La tumba de Queipo de Llano está en la sevillana basílica de la Macarena, como Dios (o Su Santa Iglesia Católica) manda. A lo mejor Dios y SSIC mandan algún día otra cosa, pero de momento no es el caso. Lo que no consigo entender es el empeño de la izquierda republicana (valga la redundancia) en obligarlos a sacar el sepulcro de ahí. Precisamente por respeto a la memoria histórica de lo que la Iglesia católica fue, y a la constatación de lo que la Iglesia católica –pese a los avances– es.

Me dicen que esta Iglesia ya no tiene nada que ver con aquella que fue cómplice de la barbarie nacionalcatólica, como se puede apreciar con los nuevos aires del papa Francisco. Se refieren a ese papa que –refrescándonos la memoria– sigue beatificando periódicamente a cientos de “mártires” de solo un bando de la Guerra Civil (adivinen cuál); dudo que los papas pío-filofascistas del siglo pasado se hubieran atrevido hoy a superar esa desvergüenza. Se refieren, en fin, a ese ­feroz enemigo, aunque tan amoroso, de derechos fundamentales de los homosexuales, de las mujeres… de las personas.

Por supuesto, si llega un día en el que la Iglesia quiere sacar al criminal de guerra de su templo, magnífico, será un buen síntoma. Mientras tanto, los sin duda bienintencionados esfuerzos por obligarla a hacerlo me parece que contribuyen, en contra de lo que pretenden, a un olvido gratuito de la memoria histórica. Lo inaceptable sería que aún quedaran calles y plazas con el nombre de este u otro asesino fascista, o cualquier recuerdo en su honor en un emplazamiento público.

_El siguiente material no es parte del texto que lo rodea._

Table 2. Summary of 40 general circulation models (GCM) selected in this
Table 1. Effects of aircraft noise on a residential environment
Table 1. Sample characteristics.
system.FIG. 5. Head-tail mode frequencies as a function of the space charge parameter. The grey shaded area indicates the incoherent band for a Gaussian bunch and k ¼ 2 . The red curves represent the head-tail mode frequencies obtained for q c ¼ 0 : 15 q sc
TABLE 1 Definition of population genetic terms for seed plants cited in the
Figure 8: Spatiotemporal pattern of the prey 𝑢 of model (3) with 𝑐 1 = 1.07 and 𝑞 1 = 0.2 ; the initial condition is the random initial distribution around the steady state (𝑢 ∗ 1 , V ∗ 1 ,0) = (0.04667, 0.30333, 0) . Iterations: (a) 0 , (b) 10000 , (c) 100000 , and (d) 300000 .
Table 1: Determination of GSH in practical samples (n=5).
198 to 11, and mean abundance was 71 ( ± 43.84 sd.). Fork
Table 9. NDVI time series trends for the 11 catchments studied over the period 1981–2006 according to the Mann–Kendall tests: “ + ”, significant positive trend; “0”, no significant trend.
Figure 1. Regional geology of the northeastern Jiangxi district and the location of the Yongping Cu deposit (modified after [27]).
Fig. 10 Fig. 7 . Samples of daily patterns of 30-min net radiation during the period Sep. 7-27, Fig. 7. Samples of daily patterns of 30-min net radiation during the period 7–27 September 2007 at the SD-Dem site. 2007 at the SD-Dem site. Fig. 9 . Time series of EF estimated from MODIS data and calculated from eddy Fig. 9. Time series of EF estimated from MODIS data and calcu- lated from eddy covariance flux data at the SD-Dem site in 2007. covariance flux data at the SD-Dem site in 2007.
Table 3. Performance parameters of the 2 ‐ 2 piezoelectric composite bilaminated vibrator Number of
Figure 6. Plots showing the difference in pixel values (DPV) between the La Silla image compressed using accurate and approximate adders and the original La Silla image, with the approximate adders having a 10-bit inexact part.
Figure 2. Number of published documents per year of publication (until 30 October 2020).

De modo que la tumba del canalla debe, en mi opinión, permanecer en su sitio mientras así lo desee la Iglesia. Que se quejen, si lo estiman oportuno, sus miembros más decentes o políticamente correctos, pero no facilitemos otros, defensores de la dignidad y de la memoria histórica, un cierre en falso del asunto propiciando un lavado de cara, un sepulcro blanqueado. En suma, muy bienvenidos sean los zapateados sobre la réplica de la lápida del genocida y las vigilias antifascistas en la puerta de la basílica, que ayudan a no olvidar la terrible infamia e informan a los jóvenes que no saben de ella. Pero no forcemos a sacar de la Macarena los restos de Queipo, que, por otra parte, estando ahí se hace más fácil imaginar el ingenuo desahogo que seguramente sugeriría Boris Vian: escupir sobre su tumba.